= WHAT IS REQUIRED =
The material below must be retyped in full, with every line kept exactly as it is.
#####
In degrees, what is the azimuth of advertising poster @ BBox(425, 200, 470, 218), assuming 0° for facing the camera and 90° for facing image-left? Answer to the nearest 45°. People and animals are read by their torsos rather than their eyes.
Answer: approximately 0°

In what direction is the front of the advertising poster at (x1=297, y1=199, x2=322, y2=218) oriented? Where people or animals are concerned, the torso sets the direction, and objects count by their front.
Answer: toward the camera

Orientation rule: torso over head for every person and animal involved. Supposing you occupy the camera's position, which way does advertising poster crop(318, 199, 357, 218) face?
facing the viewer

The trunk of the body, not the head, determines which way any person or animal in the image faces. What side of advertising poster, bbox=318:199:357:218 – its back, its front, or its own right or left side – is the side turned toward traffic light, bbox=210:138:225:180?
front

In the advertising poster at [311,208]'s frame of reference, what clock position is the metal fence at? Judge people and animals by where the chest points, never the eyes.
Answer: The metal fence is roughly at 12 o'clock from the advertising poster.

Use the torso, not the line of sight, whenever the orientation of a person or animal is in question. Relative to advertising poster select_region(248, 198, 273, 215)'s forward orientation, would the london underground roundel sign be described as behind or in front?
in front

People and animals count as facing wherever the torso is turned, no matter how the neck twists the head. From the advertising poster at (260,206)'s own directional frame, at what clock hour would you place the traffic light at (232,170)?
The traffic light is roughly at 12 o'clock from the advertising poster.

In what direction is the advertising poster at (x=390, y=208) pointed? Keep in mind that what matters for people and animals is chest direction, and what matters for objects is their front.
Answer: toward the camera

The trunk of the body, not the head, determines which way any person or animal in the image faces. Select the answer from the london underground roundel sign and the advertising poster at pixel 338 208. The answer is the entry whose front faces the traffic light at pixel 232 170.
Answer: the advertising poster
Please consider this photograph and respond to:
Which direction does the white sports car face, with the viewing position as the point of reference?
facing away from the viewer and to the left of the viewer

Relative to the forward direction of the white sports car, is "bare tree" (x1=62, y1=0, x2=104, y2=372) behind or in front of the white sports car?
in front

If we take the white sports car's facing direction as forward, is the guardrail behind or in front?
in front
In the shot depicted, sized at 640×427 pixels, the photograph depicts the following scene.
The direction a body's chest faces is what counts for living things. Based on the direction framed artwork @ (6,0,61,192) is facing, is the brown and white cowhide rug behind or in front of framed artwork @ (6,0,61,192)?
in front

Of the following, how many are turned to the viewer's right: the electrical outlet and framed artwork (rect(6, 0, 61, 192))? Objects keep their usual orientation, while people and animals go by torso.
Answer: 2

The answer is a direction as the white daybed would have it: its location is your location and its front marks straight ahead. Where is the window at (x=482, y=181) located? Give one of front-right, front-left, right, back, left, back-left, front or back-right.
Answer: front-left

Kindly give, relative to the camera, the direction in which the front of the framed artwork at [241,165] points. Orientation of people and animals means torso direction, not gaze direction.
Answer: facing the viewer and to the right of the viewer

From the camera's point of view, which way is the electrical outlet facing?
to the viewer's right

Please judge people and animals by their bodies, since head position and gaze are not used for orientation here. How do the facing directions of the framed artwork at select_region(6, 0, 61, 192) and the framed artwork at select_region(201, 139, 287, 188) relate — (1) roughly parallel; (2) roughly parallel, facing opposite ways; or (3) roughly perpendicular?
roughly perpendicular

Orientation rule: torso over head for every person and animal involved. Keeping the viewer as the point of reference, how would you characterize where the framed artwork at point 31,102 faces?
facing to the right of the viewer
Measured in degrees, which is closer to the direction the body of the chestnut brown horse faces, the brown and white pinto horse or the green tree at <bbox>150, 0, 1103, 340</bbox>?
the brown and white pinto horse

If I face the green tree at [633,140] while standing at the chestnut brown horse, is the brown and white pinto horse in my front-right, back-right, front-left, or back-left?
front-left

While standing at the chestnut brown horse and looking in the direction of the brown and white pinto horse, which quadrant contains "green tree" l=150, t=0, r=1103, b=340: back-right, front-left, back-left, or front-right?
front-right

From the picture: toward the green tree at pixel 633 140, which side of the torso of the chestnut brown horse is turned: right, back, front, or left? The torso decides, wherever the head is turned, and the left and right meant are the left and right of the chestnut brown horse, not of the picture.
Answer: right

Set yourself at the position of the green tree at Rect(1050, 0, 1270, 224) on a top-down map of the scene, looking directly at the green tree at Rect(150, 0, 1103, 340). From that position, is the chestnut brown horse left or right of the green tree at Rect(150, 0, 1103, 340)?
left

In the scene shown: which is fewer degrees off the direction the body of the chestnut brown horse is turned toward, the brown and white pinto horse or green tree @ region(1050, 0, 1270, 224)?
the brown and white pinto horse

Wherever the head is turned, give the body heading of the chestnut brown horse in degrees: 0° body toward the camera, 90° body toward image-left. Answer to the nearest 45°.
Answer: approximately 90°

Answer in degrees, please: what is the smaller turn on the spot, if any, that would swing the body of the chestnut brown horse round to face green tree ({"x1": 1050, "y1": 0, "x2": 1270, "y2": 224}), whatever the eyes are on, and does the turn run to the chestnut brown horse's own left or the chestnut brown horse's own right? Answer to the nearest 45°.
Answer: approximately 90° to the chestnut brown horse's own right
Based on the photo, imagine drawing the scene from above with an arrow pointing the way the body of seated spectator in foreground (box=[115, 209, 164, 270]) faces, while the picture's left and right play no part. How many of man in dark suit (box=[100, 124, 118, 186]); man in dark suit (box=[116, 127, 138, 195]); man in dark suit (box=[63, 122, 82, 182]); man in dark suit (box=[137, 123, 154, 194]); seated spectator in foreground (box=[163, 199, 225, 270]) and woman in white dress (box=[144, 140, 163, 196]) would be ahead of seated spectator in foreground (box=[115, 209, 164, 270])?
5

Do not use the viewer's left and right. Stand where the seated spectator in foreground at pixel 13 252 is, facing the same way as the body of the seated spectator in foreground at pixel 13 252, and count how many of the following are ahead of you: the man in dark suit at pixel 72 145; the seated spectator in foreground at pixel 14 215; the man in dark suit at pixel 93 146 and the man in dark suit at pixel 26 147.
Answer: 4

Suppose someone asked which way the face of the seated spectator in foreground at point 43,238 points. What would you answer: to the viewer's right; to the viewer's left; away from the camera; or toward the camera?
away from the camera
#####
= SOLUTION TO THIS EXERCISE =
In degrees, what is the azimuth of advertising poster @ BBox(425, 200, 470, 218), assuming 0° for facing the camera and 90° for facing image-left? Answer to the nearest 45°. People and animals are read by their torsos rather than their eyes.
Answer: approximately 0°

In what direction is the front of the advertising poster at (x1=297, y1=199, x2=322, y2=218) oriented? Where people or animals are concerned, the torso sets the direction, and objects count by their front.
Answer: toward the camera

Orientation rule: torso over head for every person and animal involved. Supposing you occupy the camera's position, which way does advertising poster crop(318, 199, 357, 218) face?
facing the viewer

The trunk of the body, not the head, determines which way any person or animal in the image faces. What side of advertising poster, bbox=318:199:357:218 – its back, its front, or its own right or left side – is the side turned toward traffic light, bbox=210:138:225:180?
front

In the advertising poster at [311,208]'s frame of reference, what clock position is the metal fence at? Judge people and animals by where the chest points, never the eyes.
Answer: The metal fence is roughly at 12 o'clock from the advertising poster.

Use the torso, not the line of sight, whenever the orientation of a person or animal is in question. Relative to advertising poster select_region(248, 198, 273, 215)'s forward orientation, would the london underground roundel sign be described as behind or in front?
in front

People and animals count as facing wherever the torso is turned, no matter how the neck twists the head. From the advertising poster at (260,206)'s own directional frame, at what clock hour would you place the traffic light at (232,170)?
The traffic light is roughly at 12 o'clock from the advertising poster.

In what direction is the advertising poster at (x=390, y=208) pointed? Keep in mind that what matters for people and animals is chest direction, and what matters for objects is their front.
Answer: toward the camera

The trunk of the body, not the head, determines which way any person or animal in the image faces. Select the answer from the london underground roundel sign and the advertising poster at pixel 338 208. The answer is the entry whose front faces the traffic light at pixel 232 170.
Answer: the advertising poster
Please consider this photograph and respond to:
Which direction does the white sports car face, with the viewing position as the point of reference?
facing away from the viewer and to the left of the viewer

Relative to the forward direction of the white sports car, is "bare tree" (x1=62, y1=0, x2=104, y2=372) behind or in front of the white sports car?
in front

If we take the white sports car's facing direction as forward, is the guardrail behind or in front?
in front
In the shot depicted, sized at 640×427 pixels, the photograph depicts the following scene.
The direction a body's chest faces is what counts for living things. Based on the direction framed artwork @ (6,0,61,192) is facing, is the brown and white cowhide rug behind or in front of framed artwork @ (6,0,61,192)?
in front

Of the following, how many are turned to the viewer's right: the electrical outlet and framed artwork (rect(6, 0, 61, 192))? Objects keep their usual orientation, while people and animals go by torso.
Answer: 2

The answer is a direction as the white daybed would have it: its location is your location and its front marks straight ahead. Where is the window at (x=482, y=181) located? Give one of front-right, front-left, right, back, left, back-left, front or back-right.
Answer: front-left

Kindly give, relative to the camera, the direction in which the front of the framed artwork at [241,165] points. Orientation of people and animals means torso direction, not gaze direction.
Answer: facing the viewer and to the right of the viewer

From the camera's point of view, which way is the electrical outlet facing?
to the viewer's right

Please judge people and animals by their bodies, since head position and gaze are not used for orientation here. How do the facing directions of the framed artwork at select_region(6, 0, 61, 192) and the framed artwork at select_region(201, 139, 287, 188) relate — (1) roughly parallel; (2) roughly parallel, facing opposite ways; or (3) roughly perpendicular?
roughly perpendicular

Orientation rule: torso over head for every person and animal involved. Keeping the viewer as the point of reference, how would you characterize where the framed artwork at point 31,102 faces?
facing to the right of the viewer
Measured in degrees, which is closer to the direction the body of the chestnut brown horse faces, the brown and white pinto horse or the green tree at <bbox>150, 0, 1103, 340</bbox>?
the brown and white pinto horse

If I face the green tree at [633,140] while standing at the chestnut brown horse, is the brown and white pinto horse in my front-right, back-right, front-left, or back-left?
front-left

While standing at the chestnut brown horse and looking in the direction of the brown and white pinto horse, which quadrant contains "green tree" l=150, t=0, r=1103, b=340: back-right, front-left, back-left, or front-right?
front-right

From the picture: toward the green tree at pixel 633 140, which side of the torso of the chestnut brown horse is turned: right, back, front, or left? The torso decides, wherever the head is turned, and the left and right meant are the left and right of the chestnut brown horse, not of the picture.
Answer: right

Set yourself at the position of the green tree at Rect(1050, 0, 1270, 224) on a top-down map of the scene, looking directly at the green tree at Rect(150, 0, 1103, 340). From that position, is the chestnut brown horse left or right of the green tree at Rect(150, 0, 1103, 340)?
left

In the scene shown: which is fewer degrees off the direction the body of the chestnut brown horse is turned toward, the brown and white pinto horse or green tree @ region(1050, 0, 1270, 224)?
the brown and white pinto horse

Wherever the head is turned, give the body heading of the chestnut brown horse in degrees: 0° body toward the camera, 90° body toward image-left. Answer to the nearest 45°.
Answer: approximately 90°

Answer in degrees, please: what is the smaller turn on the spot, if any, that would swing the body of the chestnut brown horse round to face green tree ({"x1": 1050, "y1": 0, "x2": 1270, "y2": 224}), whatever the eyes are on, and does the turn run to the chestnut brown horse's own left or the chestnut brown horse's own right? Answer to the nearest 45°.
Answer: approximately 90° to the chestnut brown horse's own right
Based on the photo, imagine drawing the scene from above with an arrow pointing the way the body of seated spectator in foreground (box=[115, 209, 164, 270]) faces, while the picture's left and right play no part. How many of man in dark suit (box=[100, 124, 118, 186]); man in dark suit (box=[116, 127, 138, 195]); man in dark suit (box=[63, 122, 82, 182]); man in dark suit (box=[137, 123, 154, 194]); seated spectator in foreground (box=[163, 199, 225, 270]) and woman in white dress (box=[144, 140, 163, 196]) would be ahead of seated spectator in foreground (box=[115, 209, 164, 270])?
5

Do not use the viewer's left and right. Stand where the seated spectator in foreground at pixel 13 252 is, facing the same way as the body of the seated spectator in foreground at pixel 13 252, and count how many of the following are ahead of you: the man in dark suit at pixel 72 145; the seated spectator in foreground at pixel 14 215; the man in dark suit at pixel 93 146 and the man in dark suit at pixel 26 147.
Answer: 4

Suppose someone asked which way the face of the seated spectator in foreground at point 43,238 points. What would you answer: to the viewer's right; to the viewer's left; away from the camera; or toward the camera?
away from the camera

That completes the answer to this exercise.